21/05/25

Sial Rangkap Dua, Sudah Jatuh Tertimpa Tangga Lagi dan Sudah Disengat Tawon di Tangga Sekolah Malah Dicambuki Guru: Sebuah Kisah Terindah Saat Kelas II SD di SDK Coal Tahun 1990

"Sial Rangkap Dua, Sudah Jatuh Tertimpa Tangga Lagi dan Sudah Disengat Tawon di Tangga Sekolah Malah Dicambuki Guru: Sebuah Kisah Terindah Saat Kelas II SD di SDK Coal Tahun 1990"

Melky Pantur

Judul ini diambil oleh Penulis karena patut dikenang bagaimana kisah ziarah di SD mulai dari Kelas I tahun 1988 - 1990 di SDK Coal. SDK Coal terletak di Kecamatan Kuwus, Kabupaten Manggarai Barat, Flores, Nusa Tenggara Timur, Indonesia. 

Suatu yang menarik pasti sulit dilupakan dan menjadi catatan tersendiri dalam ziarah hidup saat-saat masih kecil.

Begini Kisahnya!

Saban itu, saya Penulis sudah lupa hari dan tanggalnya. Maklum tahun 1990. Kami masuk SD tahun 1988. Saya mendaftar pertama kali di SDK Coal. Sang Ibulah, Veronika Danut yang mengantar saya mendaftar ke sekolah itu. Saya masih ingat waktu itu, ketika pergi mendaftar ke SDK Coal, saya mengenakan celana puma berwarna coklat dan baju kaos berwarna biru dan memegang uang koin Rp100,- keluaran tahun 1978. Biaya pendaftaran masuk Kelas I SDK Coal waktu itu sebesar Rp1.000,-.  Tahun 1988, Aleks Jehola adalah Kepala Sekolah SDK Coal.

Masuk Kelas II.

Awal semester I tahun 1989, guru kelas kami namanya Bapak Thomas Ugam. Mei 2025 Pak Thomas Ugam masih berkelana di bumi. Kelaziman di sekolah itu, anak-anak disuruh membawa kayu api dari rumah.

-=-=-

Uji Pemahaman:
[A] Kutip tanpa perubahan bagian kisah masa SD di SDK Coal yang diawali kata-kata "Suatu yang menarik" dan diakhiri "api dari rumah.".
[B] Teruskan kisah masa SD di SDK Coal dari titik tempat kisah itu berhenti.

[Item yang tercantum dalam dataset]
-=-=-

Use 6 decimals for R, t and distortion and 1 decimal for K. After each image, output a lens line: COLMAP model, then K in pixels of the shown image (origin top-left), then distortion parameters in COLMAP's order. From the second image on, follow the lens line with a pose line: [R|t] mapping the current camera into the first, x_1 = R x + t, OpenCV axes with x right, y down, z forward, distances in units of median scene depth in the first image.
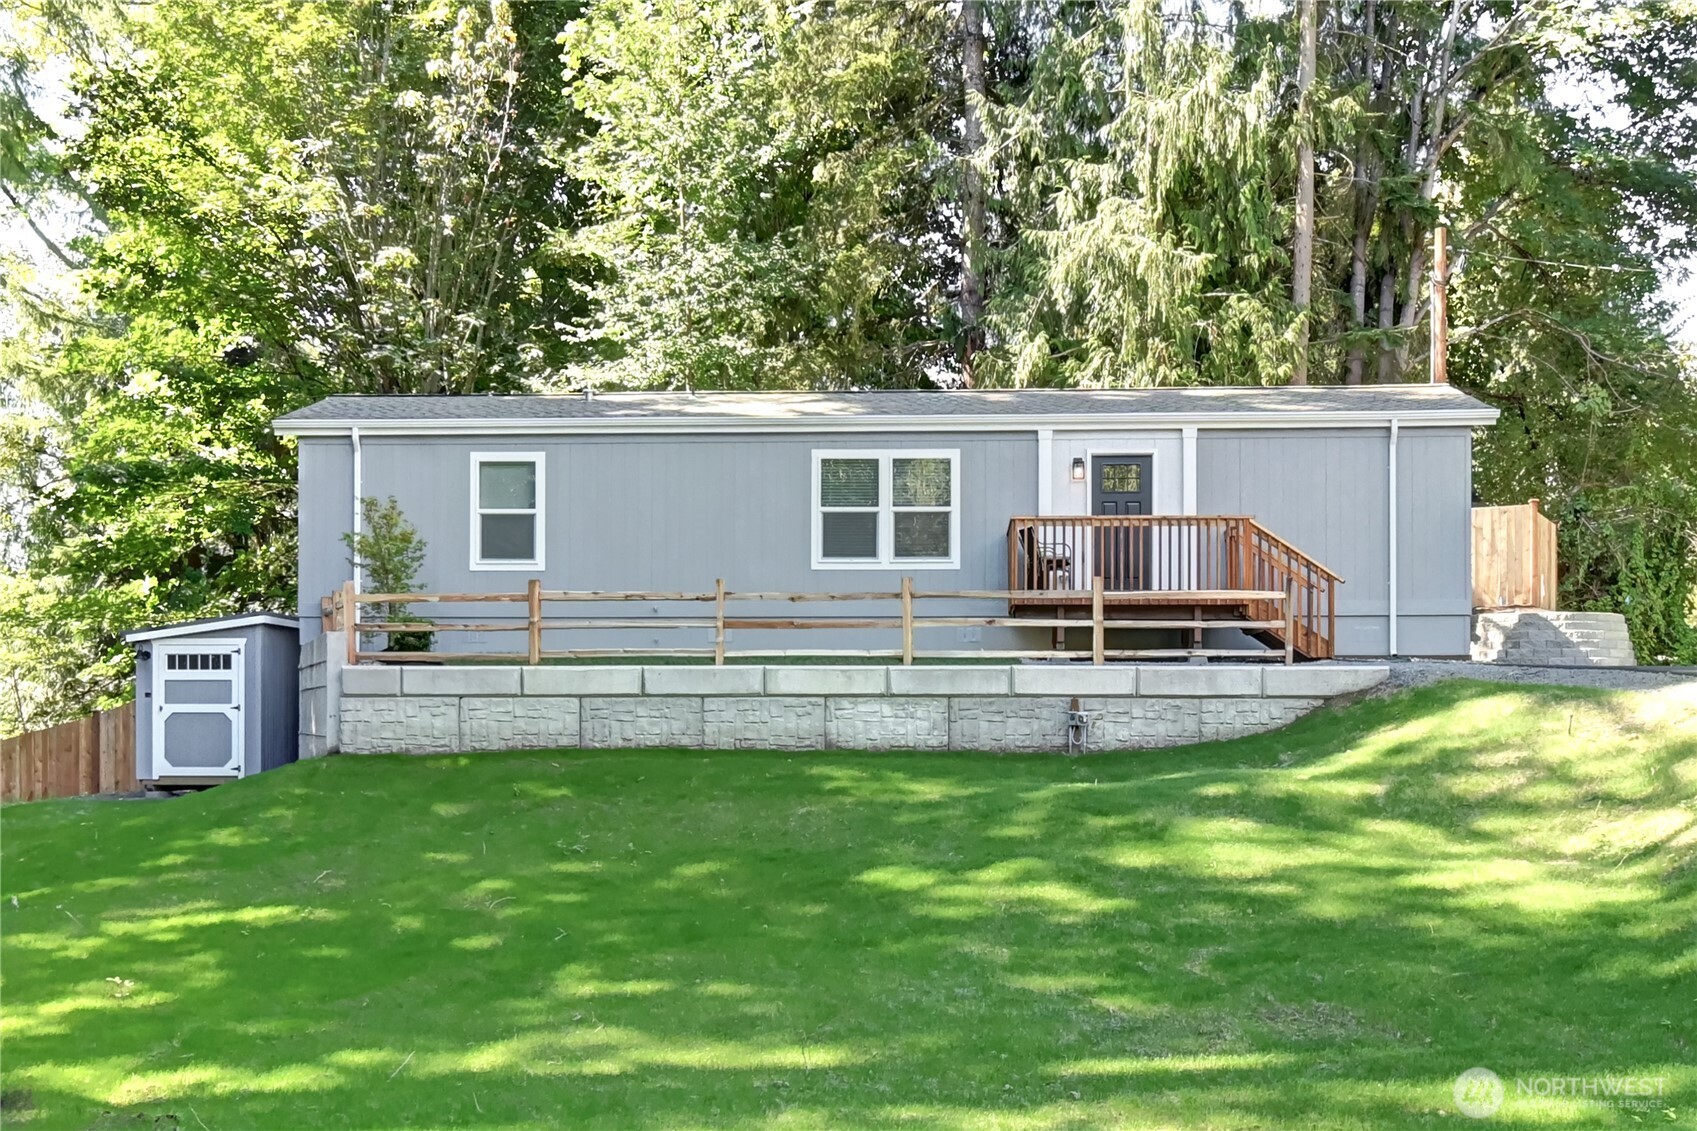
lens RADIAL K [[1752.0, 0, 825.6], [0, 1752.0, 692.2], [0, 0, 1]] dist [0.011738, 0.000000]
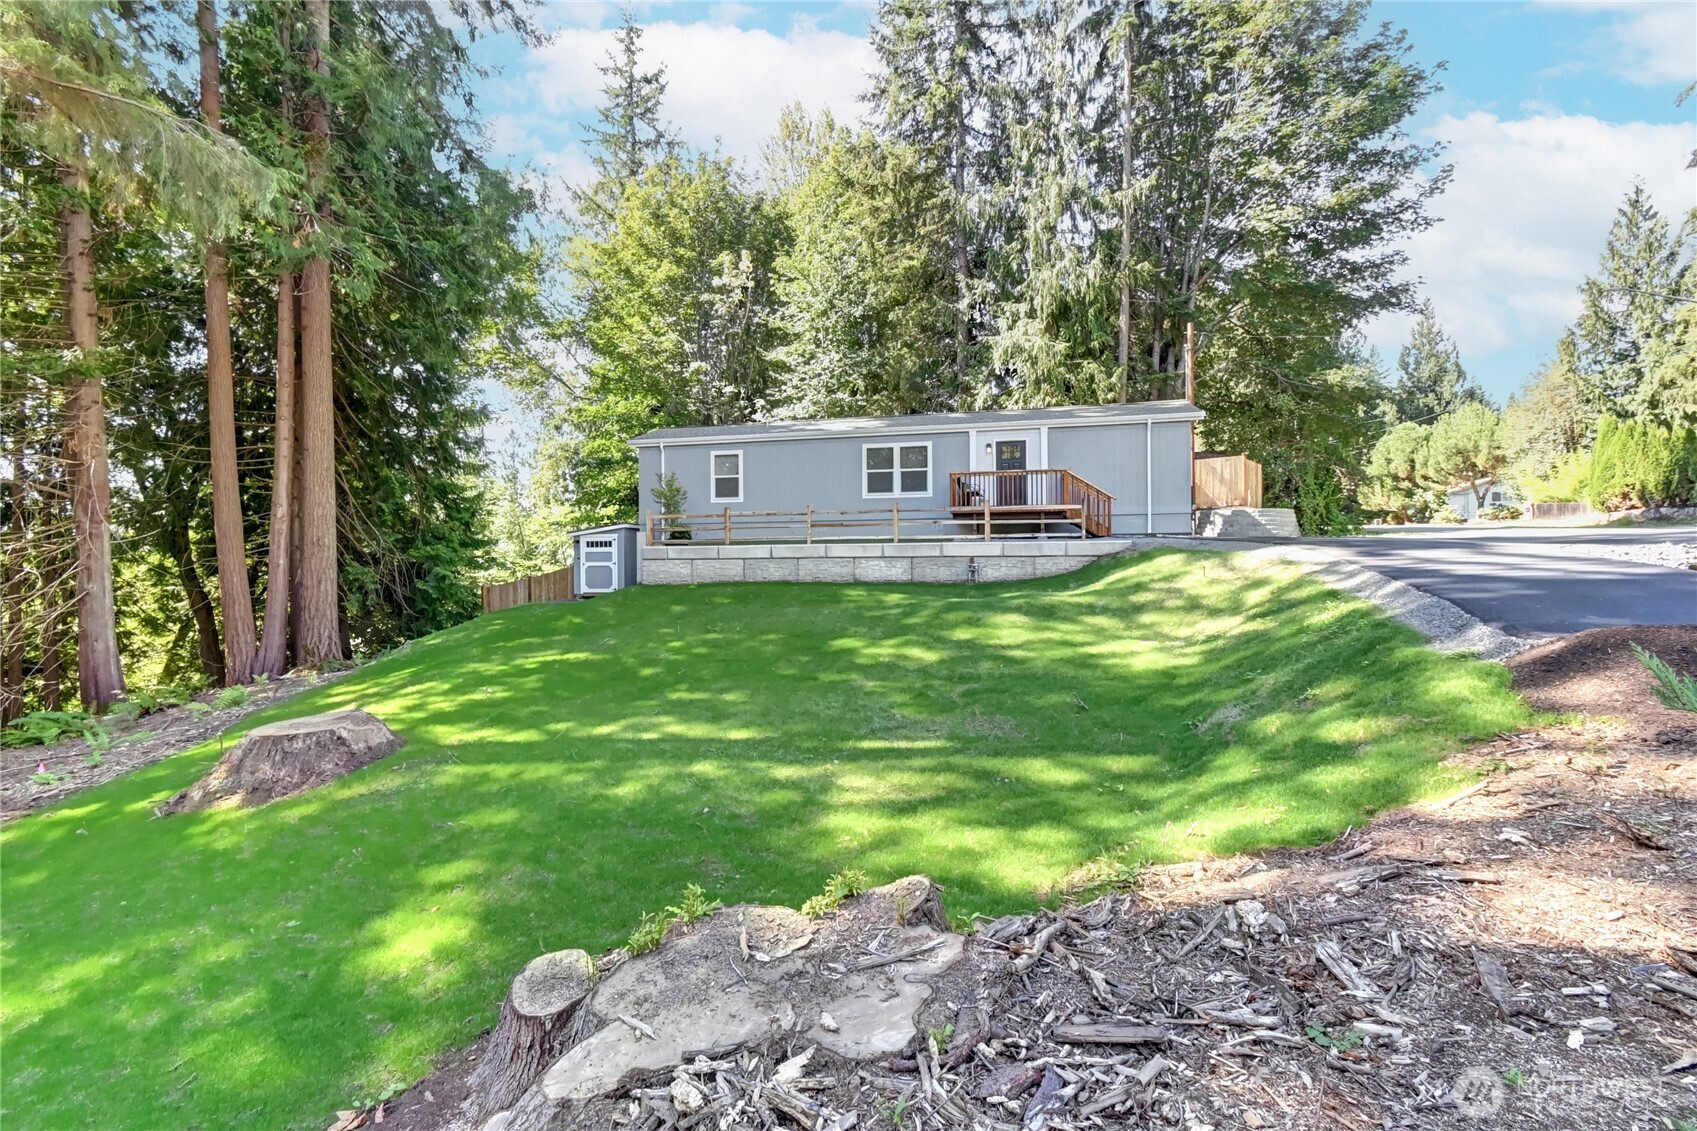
lens RADIAL K [[770.9, 0, 810.5], [0, 770.9, 554.0], [0, 0, 1]] dist [0.008989, -0.003280]
pose [[0.981395, -0.008405, -0.191817, 0.113816], [0.010647, 0.999887, 0.010658, -0.011254], [0.191706, -0.012502, 0.981373, 0.032179]]
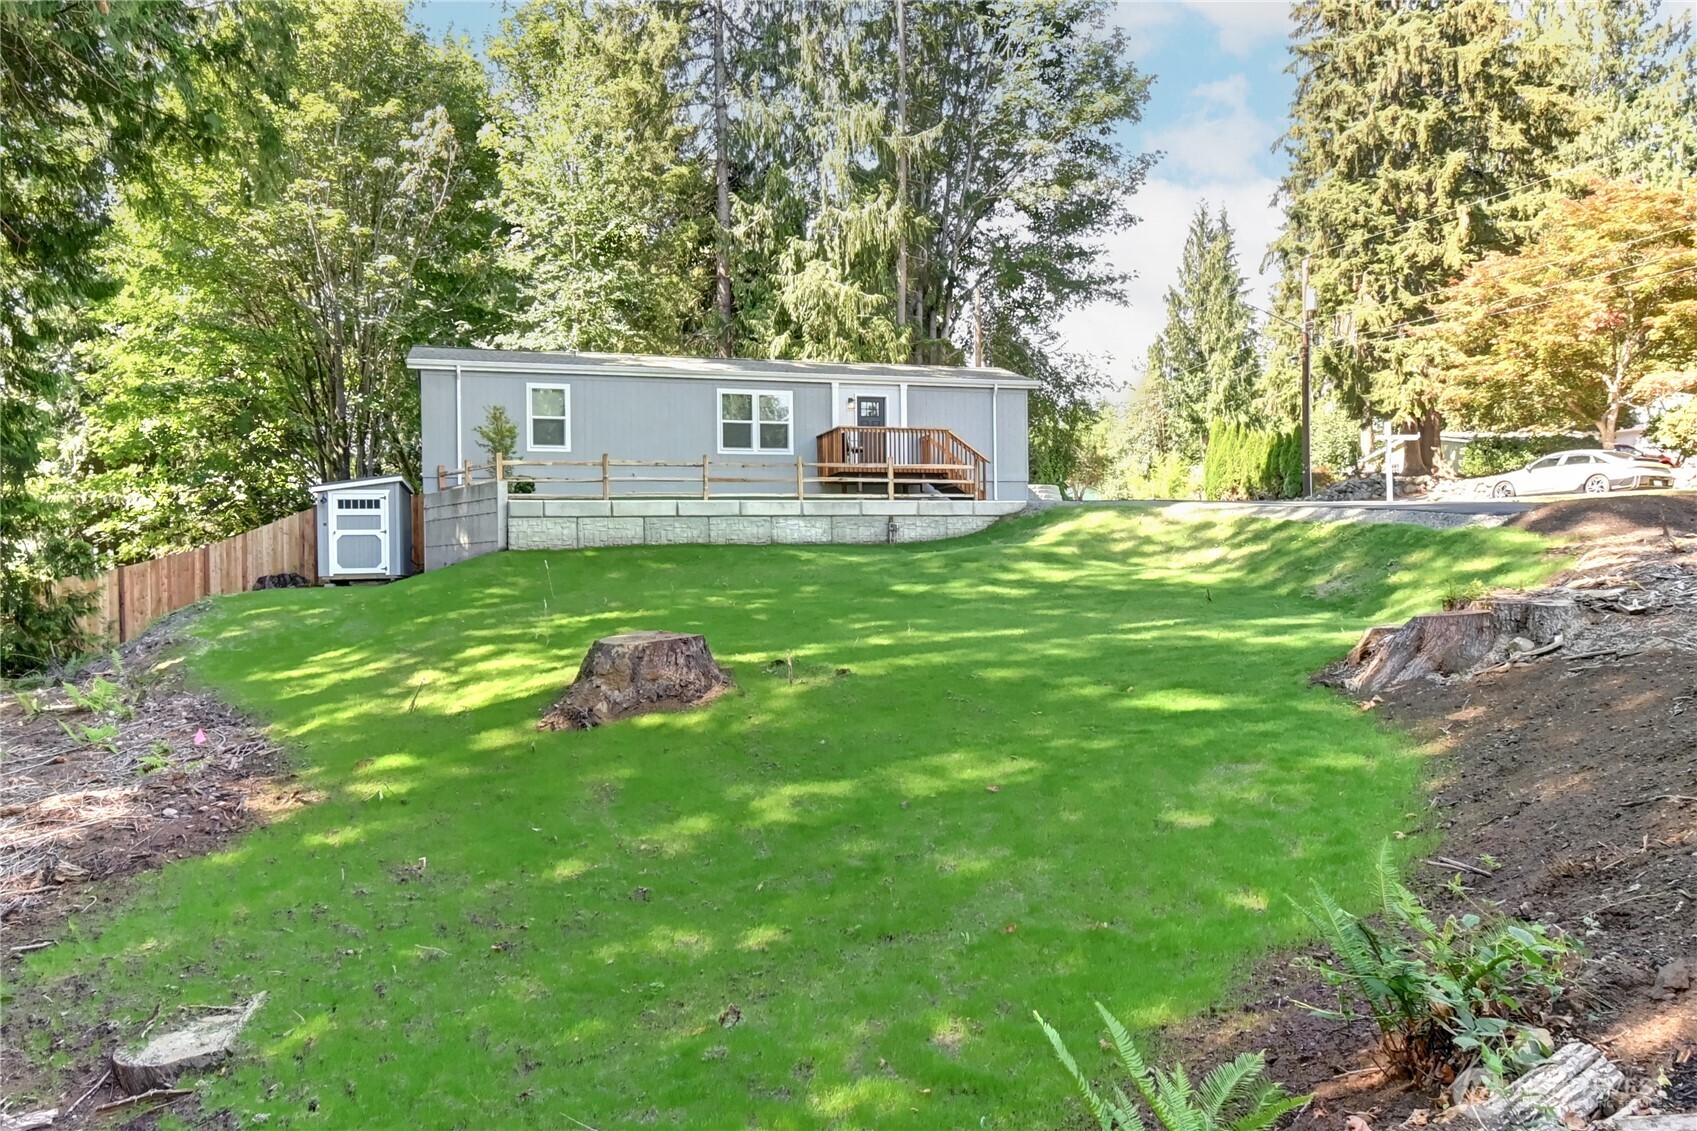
lens RADIAL K [[1082.6, 0, 852.1], [0, 1082.6, 567.8], [0, 0, 1]] dist [0.006417, -0.001835]
pose [[0.935857, -0.022203, 0.351681, -0.279682], [0.018621, 0.999735, 0.013565, 0.036815], [-0.351888, -0.006147, 0.936022, -0.111489]]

-=-=-

Hasil per Tugas:
[A]
Suatu yang menarik pasti sulit dilupakan dan menjadi catatan tersendiri dalam ziarah hidup saat-saat masih kecil.

Begini Kisahnya!

Saban itu, saya Penulis sudah lupa hari dan tanggalnya. Maklum tahun 1990. Kami masuk SD tahun 1988. Saya mendaftar pertama kali di SDK Coal. Sang Ibulah, Veronika Danut yang mengantar saya mendaftar ke sekolah itu. Saya masih ingat waktu itu, ketika pergi mendaftar ke SDK Coal, saya mengenakan celana puma berwarna coklat dan baju kaos berwarna biru dan memegang uang koin Rp100,- keluaran tahun 1978. Biaya pendaftaran masuk Kelas I SDK Coal waktu itu sebesar Rp1.000,-.  Tahun 1988, Aleks Jehola adalah Kepala Sekolah SDK Coal.

Masuk Kelas II.

Awal semester I tahun 1989, guru kelas kami namanya Bapak Thomas Ugam. Mei 2025 Pak Thomas Ugam masih berkelana di bumi. Kelaziman di sekolah itu, anak-anak disuruh membawa kayu api dari rumah.

[B]
Suatu hari kami disuruh oleh Pak Thomas Ugam mencari kayu api saat istrahat. Kami masih berpakaian seragam merah putih. Pergilah kami ke arah Selatan. Tepatnya di Ramegilo. Namanya lingko Ramegilo.

Tidak seperti tahun 2025 yang dipenuhi tanaman kopi dan cengkeh, tahun 1990, lingko Ramegilo masih dipenuhi semak-semak. Yah, boleh dibilang satar (sabana). Penuh dengan rerumputan hijau. Nyaris tidak terlihat kayu-kayu besar. 

Ketika sedang mencari kayu api, teman kelas bernama Yance Tangga menyembunyikan parang dari seorang teman namanya Ran. Ran ini kemudian menangis histeris. Dia bilang begini: Oe hik hik hik, ongga aku le hema to'ong e - aduh saya pasti dipukul oleh Bapakku sebentar! Ran terus menangis tak karuan. 

Mungkin karena Ran menangis, tiba-tiba segerombolan tawon kuning besar (ngkuang) menyengat kami. Teman-teman pun digigit kecuali Penulis dan seorang teman bernama Mambi. Anci Jehatu juga turut digigit. Mungkin waktu itu bersama teman kelas lain, namanya Ditus. Karena Ran menangis, Yance Tangga pun memberitahu dan mengambil parang itu dari tempat penyembunyian.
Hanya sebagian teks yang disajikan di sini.